■ Aim of the exercise:
Repeat exactly the lines of the material below that run from the "align-items: none ->" line to the "align-items: flex-end ->" line, including both, and do not carry over any pictures.

■ Supplied information:
==================================================
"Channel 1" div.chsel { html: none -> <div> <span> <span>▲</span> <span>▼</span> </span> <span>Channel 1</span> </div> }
==================================================
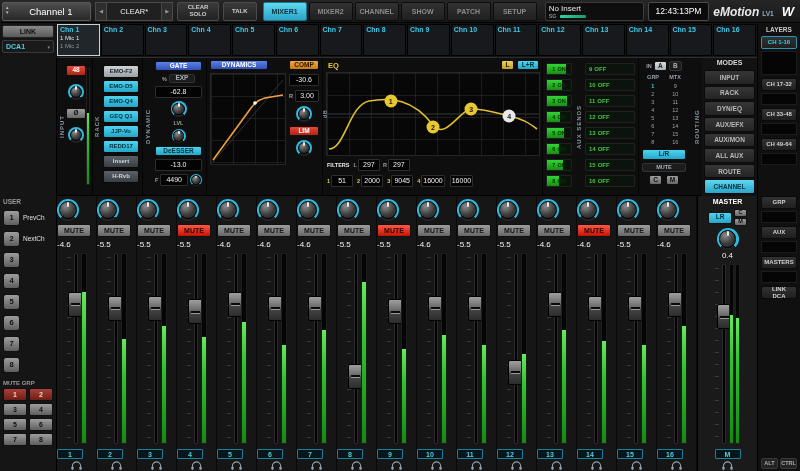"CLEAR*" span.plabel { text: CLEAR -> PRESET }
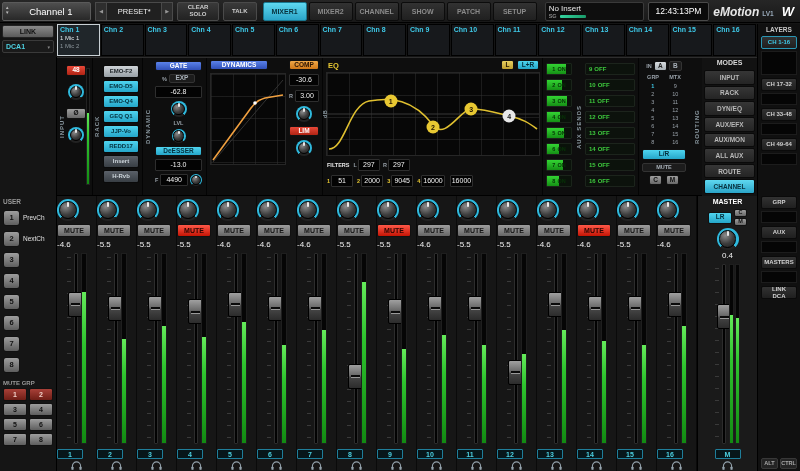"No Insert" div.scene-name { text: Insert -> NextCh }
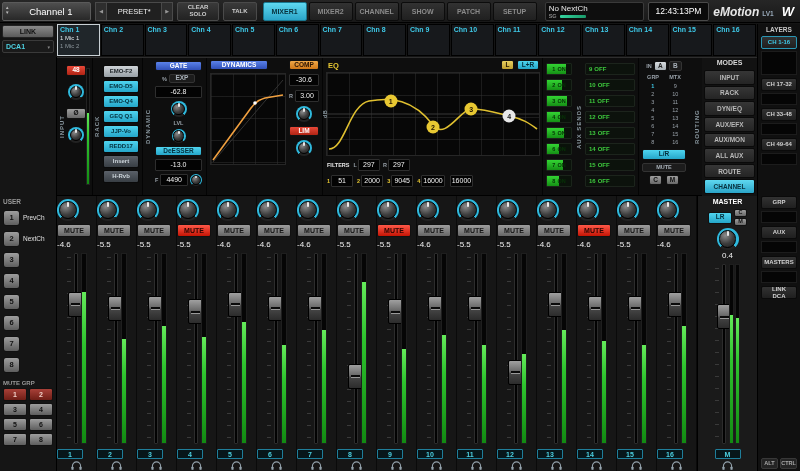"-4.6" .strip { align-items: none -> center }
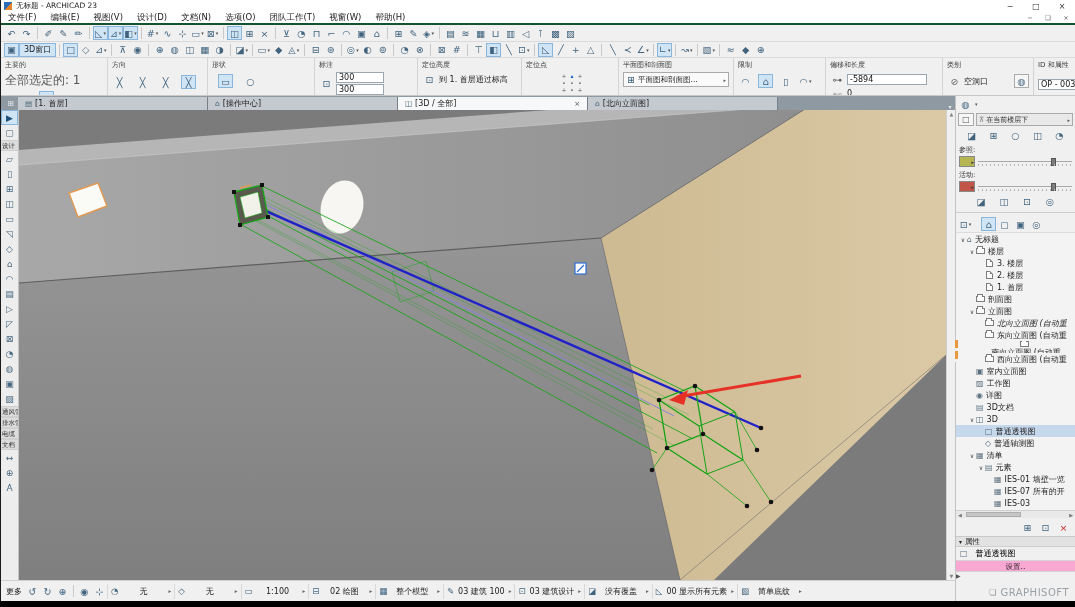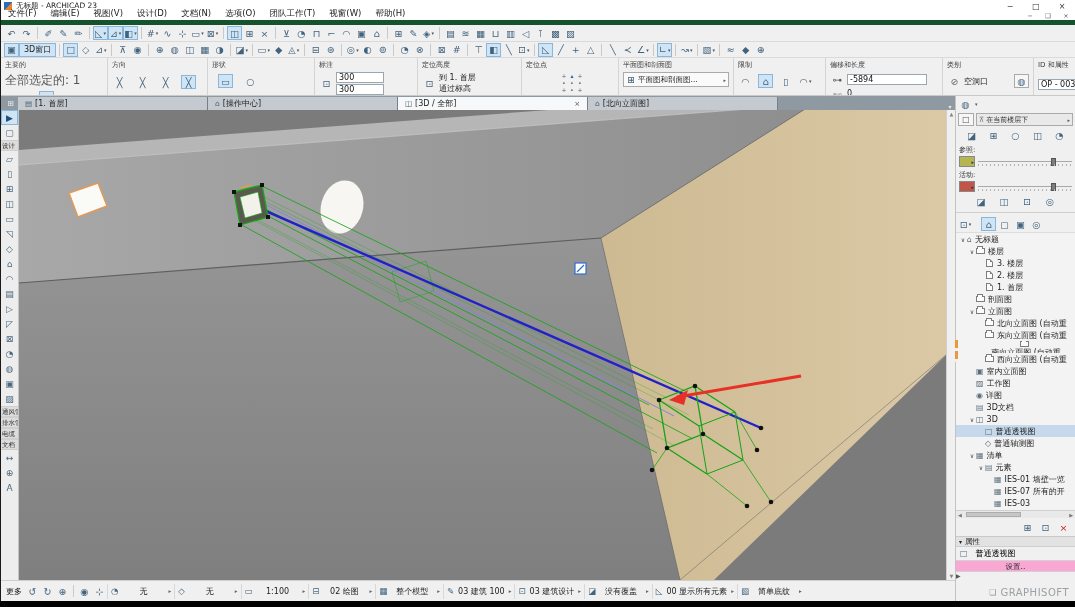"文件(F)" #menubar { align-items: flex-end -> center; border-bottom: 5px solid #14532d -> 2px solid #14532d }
==================================================
■ The answer:
"-4.6" .strip { align-items: none -> center }
"文件(F)" #menubar { align-items: flex-end -> center; border-bottom: 5px solid #14532d -> 2px solid #14532d }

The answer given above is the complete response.